Many businesses and individuals collaborate to form a partnership agreement where they both take on roles in management and running the new organisation while sharing in the profits and losses.
A limited liability partnership agreement or LLP is designed to provide protection for the partnership agreement in a similar way to limited liability companies.
The big benefit is that it protects the individual partner’s assets and deems the LLP as a legal entity in its own right. The disadvantages are that the partnership needs to publicly disclose its financial details and there are fewer tax advantages compared to setting up an LLC.
There are several different options when setting up a business and each of these has its individual pros and cons. Choosing the right vehicle is key, not only for your personal liability but the amount of tax you pay in your business activities.
What is a limited liability partnership?
Limited liability partnerships were first introduced in 2000 and allowed businesses and individual partners to create a separate legal entity that could be registered with Companies House in a similar way to limited companies.
Limited liability partnerships are generally formed between groups of people or businesses that have a common professional background or mutual. For example, you might have two or more accountants or solicitors who work together but are responsible for their own income and want the protection of limited liability partnership status.
An LLP, as it is more commonly known, means that individual partners are liable only for the amount they have put into the business.
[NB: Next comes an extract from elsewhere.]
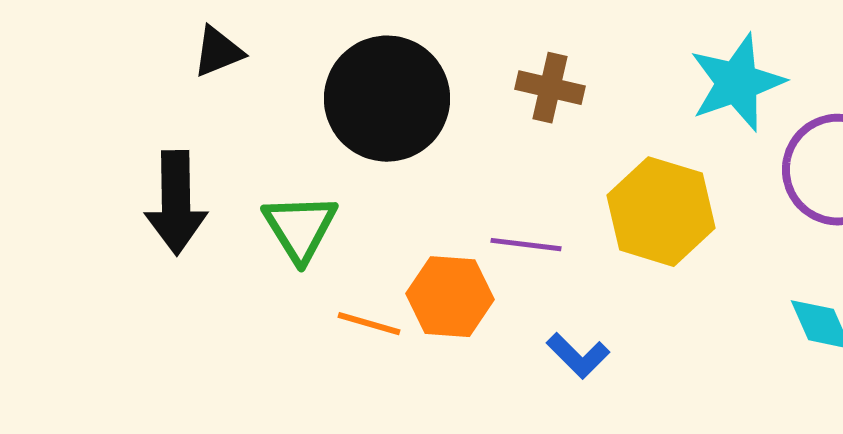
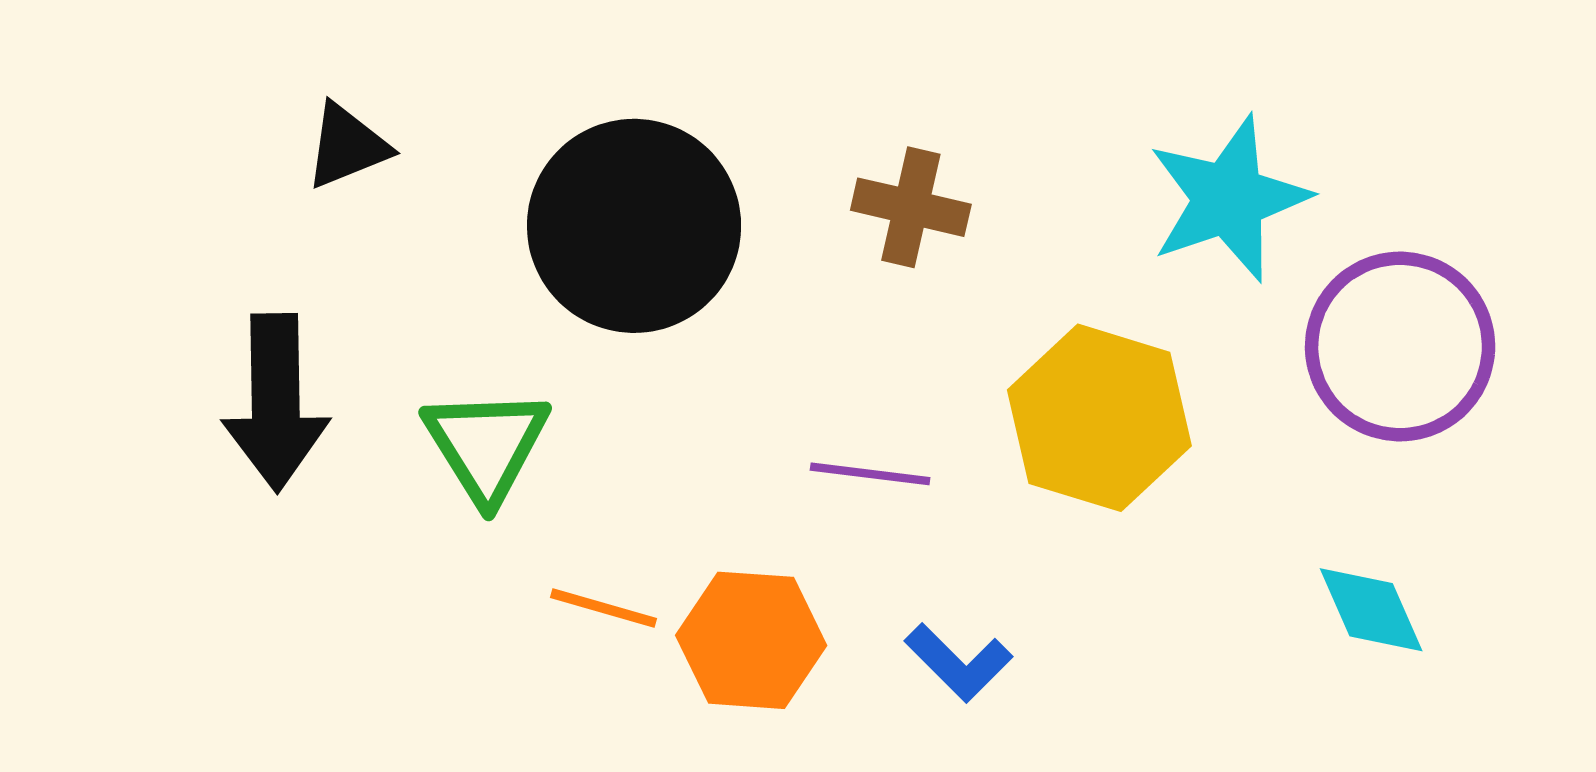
orange hexagon: (450, 297) -> (751, 640), moved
Their personal assets and income are protected and, if the partnership fails, creditors cannot come after these.
How is a limited liability partnership formed?
All LLPs need to be registered with Companies House and there needs to be a minimum of 2 members. In any partnership, 2 members also need to act to ensure that all regulations associated with the business are met, including sending accounts to Companies House.
The partnership must have a full postal address in the location where the LLP is registered and details of persons with significant control or PSCs should be made public. In addition, the HMRC must be informed of the partnership and a Partnership Tax Return needs to be filed annually.
Finally, members of an LLP must be registered for self-assessment tax return and pay tax on the income that they earn.
Why are they different to partnerships and limited companies?
A general partnership is an informal agreement between two or more individuals and there is no liability protection when it comes to exposure to potential claims or other issues. In other words, general partners can have unlimited liability while for those in an LLP it is limited.
An LLP is a formal arrangement that has been lodged with Companies House and has certain rules and regulations attached to it for the management of the business.
While a limited company and an LLP have similarities such as being a separate legal entity, there are some major differences. For a start, participants in an LLP are called members or partners and not directors, shareholders or guarantors.
They are governed by different regulations.
While limited companies are subject to the Companies Act 2006, limited liability partnerships are regulated by:
- Limited Liability Partnership Act 2000
- The Limited Liability Partnerships Regulations 2009
Partnerships, unlike a limited company, are not subject to corporation tax but each member is liable for the income tax and national insurance on the amount they earn.
What are the advantages of a limited liability partnership?
1. LLP protection
The huge advantage of forming an LLP is that it gives liability protection to individuals within the group as it is a separate legal entity. That means that individual members are liable only for the amount that they put into the business and assets like their own property are not at risk.
An LLP allows members within the partnership to agree together on how the business will be run and the way profits are divided. This gives greater scope to cater to individual needs than if the arrangement was through a limited liability company.
One of the other main reasons for opting for LLP status is that it can make your collective businesses more attractive to potential clients. It can widen opportunities, for example, for tendering to larger companies who are looking for businesses or partnerships that are formally registered with Companies House.
4. Retain profits
Individual partners are responsible for their own profits and can obtain certain tax benefits from being self-employed while still benefiting from membership of a partnership.
What are the disadvantages of a limited liability partnership?
1. Public disclosure
As with a LLC registered with companies house, LLPs have to submit accounts, including the earnings of individual partners. This will be part of the public record and there is little or no privacy.
If the LLP is only comprised of two members, if one decides to leave then the partnership will need to be dissolved and removed from Companies House.
Each member of a partnership will be taxed according to their income and there are fewer tax breaks than, for example, an LLC might enjoy. Also unlike an LLC, you can’t hold over profits to the next accounting year for tax purposes.
Frequently Asked Questions
What are the characteristics of LLP?
The main characteristic is that an LLP is a separate legal entity from the partners that reduce their exposure to liability and is registered with Companies House.
There must be two designated members who are responsible for ensuring the LLP meets its obligations under current regulations and each member is responsible for their own tax liability.
Who cannot partner in LLP?
Members of an LLP can be either individuals or a corporate entity. This type of structure is only available to businesses that intend to make a profit so is not suitable for charities or non-profit organisations.
Can an LLP have a CEO?
There is often no need to appoint a CEO for an LLP but a lot will depend on the scope and scale of the partnership. A CEO can be nominated with the agreement between members to oversee the management of the partnership as a whole. It is entirely up to the members.
Setting up an LLP has several advantages, not least in reducing the liability of members within the partnership. LLPs are most often used in sectors such as accounting, law and construction where grouping together can provide beneficial security as well as access to more resources compared to general partnerships.